Sebanyak 23 kapal dioperasikan dengan pola layanan hingga delapan trip. Kapal-kapal tersebut melayani dua fasilitas dermaga, yakni 12 kapal melalui Dermaga MB dan sembilan kapal melalui Dermaga LCM.
Selain mengoptimalkan armada yang tersedia, ASDP menerapkan skema tiba-bongkar-berangkat (TBB) untuk menambah kapasitas layanan. Dalam skema tersebut, KMP Karya Maritim II dioperasikan melalui MB IV, sedangkan KMP Trisakti Elfina melayani melalui LCM.

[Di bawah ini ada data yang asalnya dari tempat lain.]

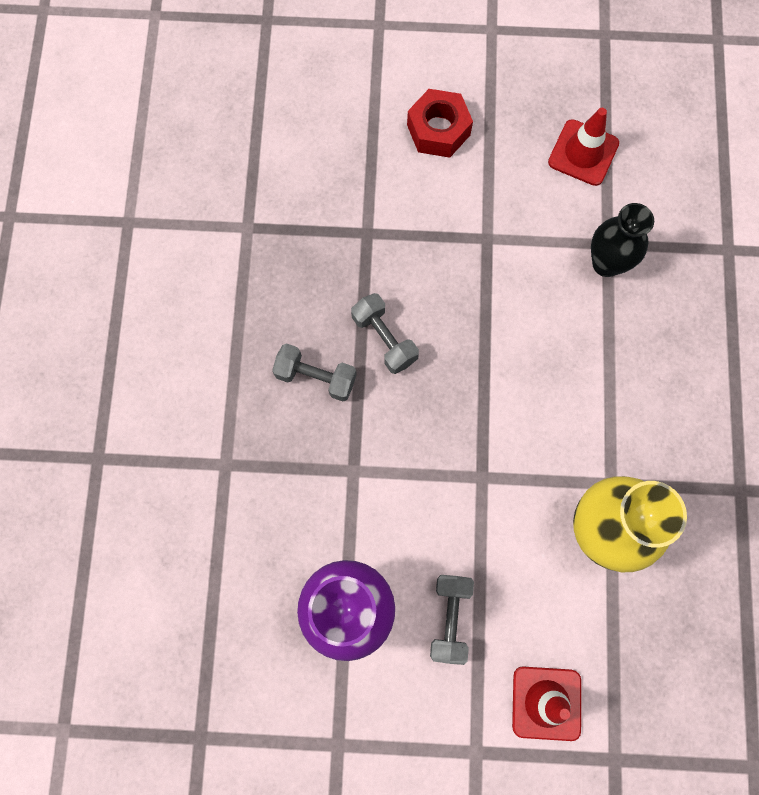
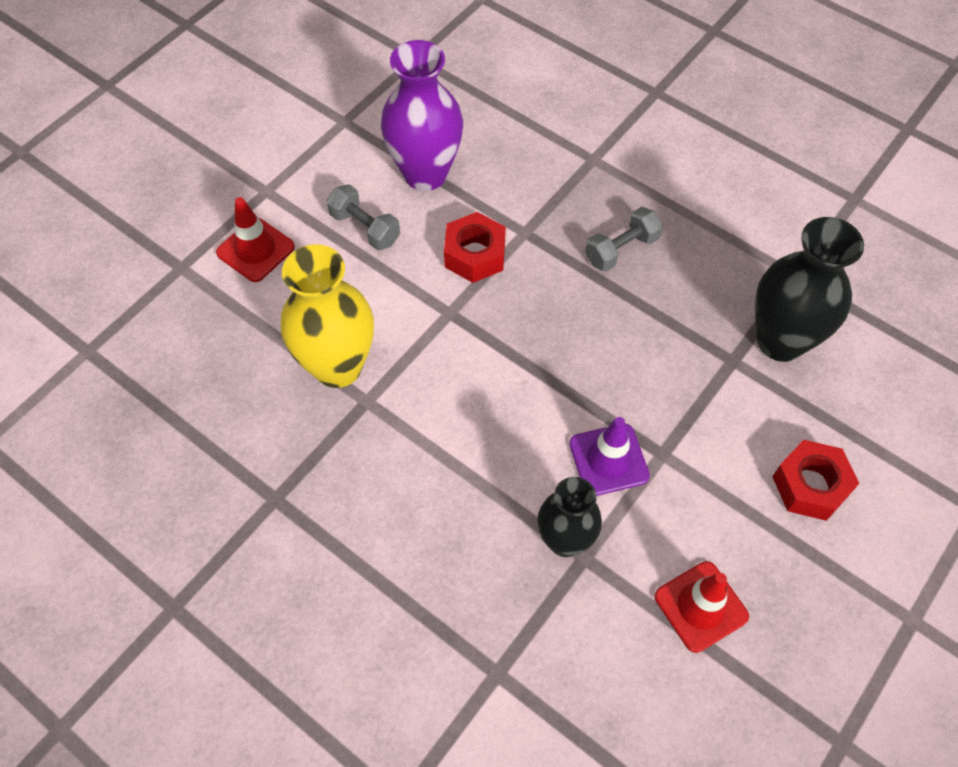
camera: 125 degrees right, 15 degrees down
(324, 208) = (780, 341): none -> black vase
(384, 339) = (620, 314): grey dumbbell -> none
(409, 497) = (475, 255): none -> red nut
(521, 271) = (608, 460): none -> purple traffic cone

ASDP juga tengah berkoordinasi untuk mendatangkan dua kapal perbantuan tambahan dari luar lintasan. Langkah tersebut disiapkan sebagai bagian dari upaya mempercepat penguraian antrean kendaraan.
Heru mengatakan pihaknya memahami kepadatan di kawasan Pelabuhan Ketapang berdampak terhadap waktu perjalanan masyarakat maupun kelancaran distribusi logistik.